Head coach Mike Pettine said today the team didn’t realize just how much Manziel’s drinking would affect the Browns when they made the call to draft him.
“You see the reputation, what was out there,” he said of pre-draft analysis. “I don’t think we anticipated that his problems, his issues, how deep-rooted they were, the extent of it.”
Everyone wants to dance around what those problems are—Pettine can’t even bring himself to say “alcohol” or “drinking”—because alcoholism is a medical diagnosis and one that Manziel hasn’t publicly acknowledged. But that’s what we’re all talking about here. He’s gone to counseling for alcohol and anger issues (and did so before he went pro). He’s gone to rehab. His father says he uses alcohol to deal with stress. He lied about his drinking, and told his friends to lie about it. He’s let drinking interfere with his work. These are signs of alcohol dependence.
Now, it can be tough to tell the difference between a budding alcoholic and a hard-partying college student. (And that’s if you don’t consider college binge drinking a form of functional alcoholism in itself.) But the reason those in and around sports have tiptoed around putting a label on Manziel’s issues is because most of society still considers alcoholism a failing of both morals and willpower, even if, intellectually, we know it’s an addiction and formally a mental health disorder.
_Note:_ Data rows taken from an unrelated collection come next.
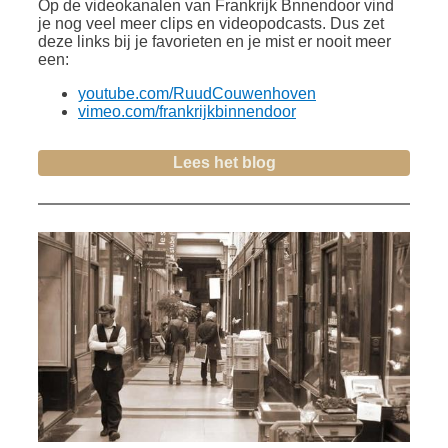
Op de videokanalen van Frankrijk Bnnendoor vind
je nog veel meer clips en videopodcasts. Dus zet
deze links bij je favorieten en je mist er nooit meer
een:
youtube.com/RuudCouwenhoven
vimeo.com/frankrijkbinnendoor
Lees het blog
This society-wide failure to acknowledge alcoholism as a disease—a failure birthed at some nexus of our puritanical roots, our uncommon-sense policies toward substance abuse, and general deficiencies in mental health awareness—is what makes Manziel’s very real problems something that can’t be spoken of in polite company. It led the Browns to delude themselves about the impact of Manziel’s off-field choices, it leads fans and media to treat it as a running joke, and it leads the league to have no infrastructure in place to help him deal with those issues.
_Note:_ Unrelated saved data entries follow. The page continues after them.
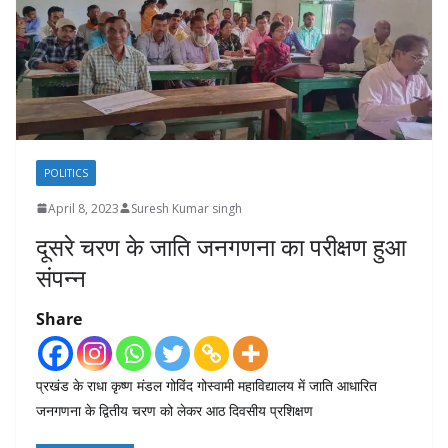
POLITICS
April 8, 2023
Suresh Kumar singh
दूसरे चरण के जाति जनगणना का परीक्षण हुआ
संपन्न
Share
प्रखंड के राधा कृष्ण मंडल गोविंद गोस्वामी महाविद्यालय में जाति आधारित
जनगणना के द्वितीय चरण को लेकर आठ दिवसीय प्रशिक्षण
The Browns’ only tactic is a public threat: get caught drinking again and you’re done.
“If something were to occur, I imagine the repercussions would be harsh,” Pettine said.
I don’t know what the answer is here. Addiction can be pernicious and overwhelming and sometimes simply can’t be treated or counseled away. I do know the answer almost certainly isn’t to repeatedly order Manziel not to relapse, expect him to comply, waive him if he does it one too many times to countenance ... and then watch as he ends up with the Cowboys. “Getting tough”—one more strike and you’re out—is a ludicrous and objectively ineffective way of dealing with an employee’s substance abuse. A good start would be for the Browns and observers to acknowledge that Manziel isn’t doing something wrong when he’s off the wagon—and that he’s not automatically healthy when he’s on it.